• _Given data_
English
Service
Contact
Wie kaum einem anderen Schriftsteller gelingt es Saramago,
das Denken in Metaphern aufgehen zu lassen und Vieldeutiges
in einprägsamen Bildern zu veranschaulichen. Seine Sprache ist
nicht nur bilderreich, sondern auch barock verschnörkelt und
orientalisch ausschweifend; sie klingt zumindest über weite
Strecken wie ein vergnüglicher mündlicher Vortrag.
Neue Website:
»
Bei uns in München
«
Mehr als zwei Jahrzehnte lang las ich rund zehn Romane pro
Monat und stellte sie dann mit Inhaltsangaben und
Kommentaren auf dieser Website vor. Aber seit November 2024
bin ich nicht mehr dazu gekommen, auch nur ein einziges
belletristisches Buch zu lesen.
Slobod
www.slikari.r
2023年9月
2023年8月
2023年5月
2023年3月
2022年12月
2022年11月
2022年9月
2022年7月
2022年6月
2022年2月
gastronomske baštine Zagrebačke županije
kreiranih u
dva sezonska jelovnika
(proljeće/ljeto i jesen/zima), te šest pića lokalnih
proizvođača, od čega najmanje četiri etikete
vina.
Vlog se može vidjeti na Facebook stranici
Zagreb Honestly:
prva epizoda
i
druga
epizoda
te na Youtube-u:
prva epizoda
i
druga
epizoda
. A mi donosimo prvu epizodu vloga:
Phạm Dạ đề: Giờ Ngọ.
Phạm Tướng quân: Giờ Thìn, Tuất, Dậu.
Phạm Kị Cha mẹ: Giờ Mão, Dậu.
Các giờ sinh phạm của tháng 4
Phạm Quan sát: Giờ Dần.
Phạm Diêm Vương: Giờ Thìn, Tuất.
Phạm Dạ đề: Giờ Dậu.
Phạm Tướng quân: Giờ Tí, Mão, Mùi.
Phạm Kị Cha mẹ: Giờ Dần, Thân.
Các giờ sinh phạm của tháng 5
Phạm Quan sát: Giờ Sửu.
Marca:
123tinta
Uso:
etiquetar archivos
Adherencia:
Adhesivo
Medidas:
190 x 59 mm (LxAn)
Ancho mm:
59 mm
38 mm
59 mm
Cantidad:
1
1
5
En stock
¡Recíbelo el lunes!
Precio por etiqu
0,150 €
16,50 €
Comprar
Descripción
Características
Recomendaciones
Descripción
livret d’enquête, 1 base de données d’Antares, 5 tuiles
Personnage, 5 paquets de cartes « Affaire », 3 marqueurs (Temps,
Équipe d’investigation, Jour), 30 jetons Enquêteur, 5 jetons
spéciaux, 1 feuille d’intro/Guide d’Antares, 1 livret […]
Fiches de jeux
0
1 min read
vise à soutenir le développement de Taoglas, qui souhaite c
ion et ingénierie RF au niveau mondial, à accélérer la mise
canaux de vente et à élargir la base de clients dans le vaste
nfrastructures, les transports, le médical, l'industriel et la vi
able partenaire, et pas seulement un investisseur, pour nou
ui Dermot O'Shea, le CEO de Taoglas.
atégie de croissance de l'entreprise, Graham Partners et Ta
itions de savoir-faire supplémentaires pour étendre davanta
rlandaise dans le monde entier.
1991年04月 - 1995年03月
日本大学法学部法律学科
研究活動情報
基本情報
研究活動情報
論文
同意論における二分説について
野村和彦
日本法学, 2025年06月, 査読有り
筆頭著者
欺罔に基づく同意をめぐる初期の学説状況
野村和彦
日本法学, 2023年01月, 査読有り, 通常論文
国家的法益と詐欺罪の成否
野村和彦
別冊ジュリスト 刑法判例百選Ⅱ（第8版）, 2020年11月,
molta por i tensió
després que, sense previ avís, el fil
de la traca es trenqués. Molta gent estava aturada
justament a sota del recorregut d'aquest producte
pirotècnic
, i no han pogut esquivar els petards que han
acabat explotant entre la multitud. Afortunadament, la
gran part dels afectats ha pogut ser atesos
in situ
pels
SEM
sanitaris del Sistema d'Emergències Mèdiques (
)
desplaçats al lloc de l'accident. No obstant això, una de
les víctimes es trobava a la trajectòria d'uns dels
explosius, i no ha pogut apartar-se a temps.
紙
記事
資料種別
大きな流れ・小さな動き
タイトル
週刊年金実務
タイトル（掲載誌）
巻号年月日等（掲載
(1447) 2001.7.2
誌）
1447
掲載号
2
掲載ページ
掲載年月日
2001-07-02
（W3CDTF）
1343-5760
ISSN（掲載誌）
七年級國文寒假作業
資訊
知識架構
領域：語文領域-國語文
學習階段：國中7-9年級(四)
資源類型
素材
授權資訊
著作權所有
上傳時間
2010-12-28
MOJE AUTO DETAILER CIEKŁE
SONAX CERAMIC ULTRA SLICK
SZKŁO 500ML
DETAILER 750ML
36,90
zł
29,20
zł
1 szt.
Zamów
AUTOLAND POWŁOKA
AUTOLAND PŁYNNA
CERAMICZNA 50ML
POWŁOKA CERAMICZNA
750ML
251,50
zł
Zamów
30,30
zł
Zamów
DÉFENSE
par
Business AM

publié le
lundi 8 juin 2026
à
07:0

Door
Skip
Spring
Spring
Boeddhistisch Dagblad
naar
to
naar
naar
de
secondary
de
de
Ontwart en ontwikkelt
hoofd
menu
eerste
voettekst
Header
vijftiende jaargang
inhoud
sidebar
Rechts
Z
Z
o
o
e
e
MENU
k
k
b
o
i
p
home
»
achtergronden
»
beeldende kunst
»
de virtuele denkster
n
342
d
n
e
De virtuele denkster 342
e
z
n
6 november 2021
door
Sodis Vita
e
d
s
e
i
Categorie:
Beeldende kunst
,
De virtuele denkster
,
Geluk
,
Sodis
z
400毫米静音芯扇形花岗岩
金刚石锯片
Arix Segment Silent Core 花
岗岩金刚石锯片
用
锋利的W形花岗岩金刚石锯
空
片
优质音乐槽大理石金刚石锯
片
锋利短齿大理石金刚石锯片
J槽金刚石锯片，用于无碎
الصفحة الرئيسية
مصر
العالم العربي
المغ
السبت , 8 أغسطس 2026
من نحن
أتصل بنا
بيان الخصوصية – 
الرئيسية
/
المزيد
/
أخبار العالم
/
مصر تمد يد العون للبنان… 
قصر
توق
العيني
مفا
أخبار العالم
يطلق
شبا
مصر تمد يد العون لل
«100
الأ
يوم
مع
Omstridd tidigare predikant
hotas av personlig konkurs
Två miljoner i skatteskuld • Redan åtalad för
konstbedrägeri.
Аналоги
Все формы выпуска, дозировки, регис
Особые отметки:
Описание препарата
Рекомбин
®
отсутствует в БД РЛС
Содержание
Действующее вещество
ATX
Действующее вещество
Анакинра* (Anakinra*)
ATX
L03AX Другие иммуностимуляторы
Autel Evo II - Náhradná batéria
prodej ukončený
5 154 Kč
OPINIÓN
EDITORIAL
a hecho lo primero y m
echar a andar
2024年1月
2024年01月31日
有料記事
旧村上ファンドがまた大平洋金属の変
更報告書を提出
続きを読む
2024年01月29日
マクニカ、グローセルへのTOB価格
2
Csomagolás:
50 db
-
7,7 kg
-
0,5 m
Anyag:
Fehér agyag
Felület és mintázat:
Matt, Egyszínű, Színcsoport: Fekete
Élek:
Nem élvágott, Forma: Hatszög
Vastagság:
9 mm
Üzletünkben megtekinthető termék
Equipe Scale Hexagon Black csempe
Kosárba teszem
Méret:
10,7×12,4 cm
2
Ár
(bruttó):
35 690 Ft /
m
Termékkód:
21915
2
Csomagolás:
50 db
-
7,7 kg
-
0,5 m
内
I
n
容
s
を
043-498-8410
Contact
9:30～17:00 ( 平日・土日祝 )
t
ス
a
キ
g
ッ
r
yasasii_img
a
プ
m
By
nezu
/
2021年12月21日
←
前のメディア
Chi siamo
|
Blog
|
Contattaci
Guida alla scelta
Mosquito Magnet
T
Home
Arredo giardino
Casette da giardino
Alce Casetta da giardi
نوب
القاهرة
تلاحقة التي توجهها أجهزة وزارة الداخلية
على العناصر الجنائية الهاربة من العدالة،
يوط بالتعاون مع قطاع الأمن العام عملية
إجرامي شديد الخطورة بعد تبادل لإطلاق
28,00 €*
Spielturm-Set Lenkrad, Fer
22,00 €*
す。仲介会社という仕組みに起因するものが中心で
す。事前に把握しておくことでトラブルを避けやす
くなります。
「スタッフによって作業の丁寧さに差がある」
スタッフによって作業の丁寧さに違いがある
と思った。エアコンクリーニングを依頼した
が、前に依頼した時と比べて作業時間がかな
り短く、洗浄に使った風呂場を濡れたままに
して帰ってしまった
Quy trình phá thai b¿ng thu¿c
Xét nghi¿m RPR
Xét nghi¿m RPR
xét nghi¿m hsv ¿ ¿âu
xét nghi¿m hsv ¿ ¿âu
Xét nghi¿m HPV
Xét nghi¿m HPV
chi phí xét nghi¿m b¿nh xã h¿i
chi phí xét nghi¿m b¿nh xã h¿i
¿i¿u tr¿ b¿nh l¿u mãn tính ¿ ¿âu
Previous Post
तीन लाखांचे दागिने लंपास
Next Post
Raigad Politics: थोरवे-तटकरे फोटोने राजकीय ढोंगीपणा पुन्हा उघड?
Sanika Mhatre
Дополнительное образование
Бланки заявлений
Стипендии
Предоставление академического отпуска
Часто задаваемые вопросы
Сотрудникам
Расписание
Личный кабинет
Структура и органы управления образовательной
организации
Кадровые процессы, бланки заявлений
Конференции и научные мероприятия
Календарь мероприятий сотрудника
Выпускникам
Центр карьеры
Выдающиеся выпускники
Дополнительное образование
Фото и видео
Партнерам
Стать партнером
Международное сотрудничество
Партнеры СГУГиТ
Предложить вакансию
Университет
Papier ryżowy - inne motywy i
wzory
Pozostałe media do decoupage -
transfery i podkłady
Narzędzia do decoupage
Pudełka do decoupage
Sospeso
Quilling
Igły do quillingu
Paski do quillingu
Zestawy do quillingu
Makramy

• _Task details_
Copy each line from the entries above that has the word "العون" in it.

• _Answer section_
مصر تمد يد العون للبنان… 
مصر تمد يد العون لل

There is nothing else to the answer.